_Texto seleccionado_.
....

Si se atiende con miramiento el comienzo de El espíritu de la colmena, se percibirá cómo se data la película a principios de los años cuarenta y en un lugar de la meseta castellana. Durante todo el metraje se referencia la adustez, la aridez, la desolación, la improductividad del paisaje para ensartarlo con la sequedad del alma de los protagonistas: son los ojos de los adultos los que, particularmente, traslucen el agostamiento del espíritu de un pareja adulta que por motivos no explícitos ha recalado en el pueblo de Hoyuelos y vive exiliada de la urbe con sus hijas en un noble caserón. Solo los ojos de las niñas Isabel y Ana denotan pálpito, ilusión, fantasía.
La mirada del cineasta a través de la cámara retrata, a su vez, con colores monocromos el locus que sirve de escenario. Es fantástica la fotografía de Luis Cuadrado, capaz del naturalismo más profundo con la sabia utilización de tonos pardos pero también con el suficiente tino para crear una atmósfera irreal, onírica, que contrasta con la adustez referida del paisaje. Solo hace falta deparar en la última secuencia de la película para cerciorarse de lo que aquí se dice. El juego realidad y fantasía, pasado y futuro, muerte y vida, rutina y descubrimiento compone un rico universo en el que la articulación de contrarios, como en la cabeza del dios Jano, enriquece el conjunto más que lo envicia.
Cuando el cronista viaja a Hoyuelos la noche está a punto de hacerse presente. El otoño acucia con desesperación después de remolonear durante días. Las nubes amenazan sobre la cabeza del viajero con un ejército tenaz de gotas esperando una señal para su liberación. “El aire era tinta negra o lana negra, barro muy espeso o una enorme piel de animal”. El cronista recuerda a la Herta Müller de Mi patria era una semilla de manzana, que le viene pintiparada para describir la atmósfera propia de esa tarde de octubre en que recala en Hoyuelos.
Hace unas décadas, unos siglos, el paisaje enseñoreaba aún más su desecación. Lo cuenta el marqués de Lozoya en sus Memorias (1893-1923). Dice que Jerónimo López de Ayala Álvarez de Toledo y del Hierro, vizconde de Palazuelos y conde de Cedillo –tío y luego suegro del propio marqués- era un “apasionado a los árboles” y pensó “que aquellas tierras míseras podrían servir como pinares y realizó plantaciones con gran éxito”. Acoge bien esta tierra el pinar: el pino piñonero y el pino resinero. Pinus pinea L. y Pinus pinaster L. Quien venga hacia Cuéllar desde Cogeces del Monte o desde Campaspero contemplará cómo un mar de pinares se extiende ante la mirada justo hasta esa raya bien marcada en la que empieza la campiña segoviana. En la campiña se localiza Hoyuelos a pesar de los empeños del conde por dotar de verde a las áreas terciarias de la zona.

....

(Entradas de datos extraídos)

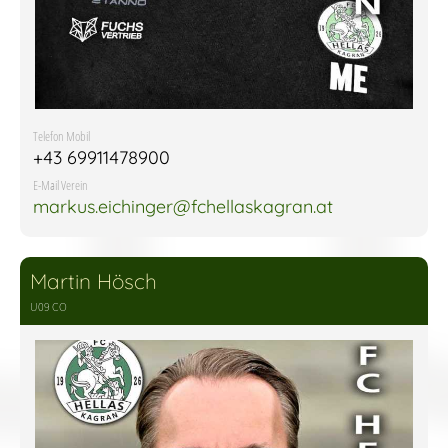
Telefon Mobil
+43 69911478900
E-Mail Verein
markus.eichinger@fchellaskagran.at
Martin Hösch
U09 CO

....

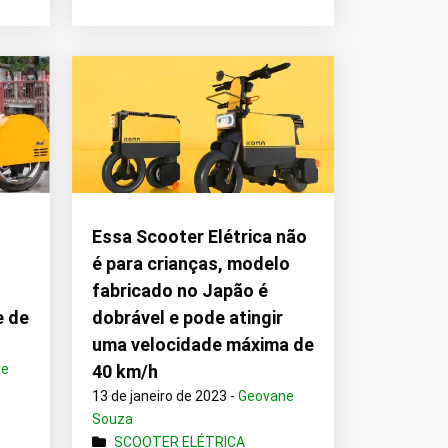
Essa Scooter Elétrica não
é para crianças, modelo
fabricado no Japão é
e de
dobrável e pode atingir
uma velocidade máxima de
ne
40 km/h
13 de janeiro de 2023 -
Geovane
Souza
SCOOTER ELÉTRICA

....

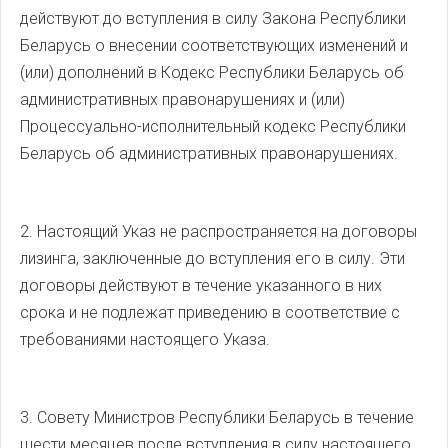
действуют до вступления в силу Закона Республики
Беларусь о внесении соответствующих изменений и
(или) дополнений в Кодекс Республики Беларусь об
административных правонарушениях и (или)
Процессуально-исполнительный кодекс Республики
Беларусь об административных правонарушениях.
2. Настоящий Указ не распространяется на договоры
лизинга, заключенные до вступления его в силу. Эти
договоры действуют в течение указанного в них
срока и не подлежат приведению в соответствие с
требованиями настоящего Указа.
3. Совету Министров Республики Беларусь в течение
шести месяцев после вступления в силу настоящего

....

_Ejercicios propuestos_.
a - Traduce al inglés esta oración del texto sobre El espíritu de la colmena: «El otoño acucia con desesperación después de remolonear durante días.»
b - Responde a estas preguntas según el texto sobre El espíritu de la colmena:
(i) ¿De quién es la fotografía de la película?
(ii) ¿En qué mes viaja el cronista a Hoyuelos?
(iii) ¿Qué dos especies de pino se mencionan?
c - Prosigue el texto sobre El espíritu de la colmena a partir de su última oración.

_Respuestas_.
a - Autumn presses in with desperation after lingering for days.

b -
(i) De Luis Cuadrado.
(ii) En octubre.
(iii) El pino piñonero (Pinus pinea L.) y el pino resinero (Pinus pinaster L.).

c -
No era el conde de Cedillo muy amante de estas tierras en un principio. Viniendo como venía de Toledo, en donde hizo nombre como se verá, gustaba pasar sus vacaciones en el castillo de Guadamur, propiedad de sus antepasados los Ayala, procedentes a su vez de una zona homónima: la Tierra o Cuadrilla de Ayala, territorio histórico de Álava. Tampoco le hacía ascos a veranear en Zarauz, sitio de moda de la aristocracia española desde que Pascual Madoz aconsejara, poco tiempo vencido la mitad del siglo XIX, tomar las aguas del mar en la localidad. Así lo hizo la reina Isabel, que se instaló en el Palacio de Narros para disfrutar del verano guipuzcoano.
El vizconde de Palazuelos tuvo que ocuparse de sus tierras segovianas cuando la mayor parte de sus renteros abandonó los campos por su esterilidad. Y le cogió gusto al páramo segoviano el vizconde, tanto que desde entonces gustaba pasar sus jornadas estivales en el país. Las propiedades de Jerónimo López de Ayala eran las que se derivaban de un antiguo semimayorazgo, que antes fue señorío.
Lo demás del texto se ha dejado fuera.